The challenge of wind power forecasting is that it combines dependencies to weather variables but remains a time series. Therefore, architectures mixing various types of layers have been investigated to capture various dependencies. Miele et al. (Reference Miele, Ludwig and Corsini2023) compared the performance of CNN-LSTM with a multi-modal neural network with two branches: one for the NWP grid and one for past data, for a single wind farm. Zhou and Lu (Reference Zhou and Lu2023) combined convolution, LSTM, and attention layers to forecast the production of a wind farm. Given this large variety of possible architectures, one might want to use automated tools to find the best one for the dataset at hand.
2.3. Automated deep learning
2.3.1. Main concepts
The research field related to the automation of deep neural network design is called Automated Deep Learning (AutoDL).
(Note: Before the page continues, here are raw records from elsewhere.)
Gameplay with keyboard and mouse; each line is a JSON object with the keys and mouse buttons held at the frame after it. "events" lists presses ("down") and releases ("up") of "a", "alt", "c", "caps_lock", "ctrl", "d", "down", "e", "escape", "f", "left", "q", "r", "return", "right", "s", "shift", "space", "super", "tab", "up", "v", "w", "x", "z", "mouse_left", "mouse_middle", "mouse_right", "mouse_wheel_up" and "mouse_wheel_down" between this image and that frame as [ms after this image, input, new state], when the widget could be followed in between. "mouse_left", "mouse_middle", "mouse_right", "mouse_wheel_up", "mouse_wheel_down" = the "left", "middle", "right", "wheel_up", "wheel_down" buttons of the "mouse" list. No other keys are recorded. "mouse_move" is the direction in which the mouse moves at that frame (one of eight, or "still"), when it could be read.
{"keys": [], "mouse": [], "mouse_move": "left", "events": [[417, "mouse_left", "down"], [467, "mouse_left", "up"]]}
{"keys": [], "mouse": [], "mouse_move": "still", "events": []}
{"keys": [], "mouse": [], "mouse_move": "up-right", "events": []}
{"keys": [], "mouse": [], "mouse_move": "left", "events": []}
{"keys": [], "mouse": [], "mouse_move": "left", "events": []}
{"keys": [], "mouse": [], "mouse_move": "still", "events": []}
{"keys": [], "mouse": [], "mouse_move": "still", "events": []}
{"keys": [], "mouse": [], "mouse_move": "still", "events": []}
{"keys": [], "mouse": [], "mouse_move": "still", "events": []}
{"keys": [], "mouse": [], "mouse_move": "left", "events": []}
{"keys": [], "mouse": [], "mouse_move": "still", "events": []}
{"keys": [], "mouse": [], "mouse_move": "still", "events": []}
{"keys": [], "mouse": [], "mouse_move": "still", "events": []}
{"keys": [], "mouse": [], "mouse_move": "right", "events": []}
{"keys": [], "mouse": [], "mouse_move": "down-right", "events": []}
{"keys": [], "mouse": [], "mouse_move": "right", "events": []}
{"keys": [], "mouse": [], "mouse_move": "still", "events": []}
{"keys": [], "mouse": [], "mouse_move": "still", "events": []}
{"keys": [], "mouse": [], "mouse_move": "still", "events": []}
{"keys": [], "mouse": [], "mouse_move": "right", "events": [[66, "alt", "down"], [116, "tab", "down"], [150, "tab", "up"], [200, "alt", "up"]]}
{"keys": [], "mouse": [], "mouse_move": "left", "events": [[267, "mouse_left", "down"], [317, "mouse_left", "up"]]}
It belongs to a more global research area called Automated Machine Learning (AutoML) which studies the automatic design of high-performance Machine Learning models. As with any AutoML approach, AutoDL systems consist of three main components: the search space, the search strategy, and the performance evaluation. The search space should contain all the considered neural network architectures and hyperparameters which is the set of all available design choices, like the number and type of layers in the neural network, the connection between the layers, or the training parameters, like the learning rate. The search strategy will determine how to navigate within the search space to select promising configurations. The bigger the search space, the more sophisticated the search strategy should be for effective exploration. The performance evaluation will assess the performance of the candidate configurations until the search strategy finds a suitable neural network (usually the best configuration found after a given number of evaluations).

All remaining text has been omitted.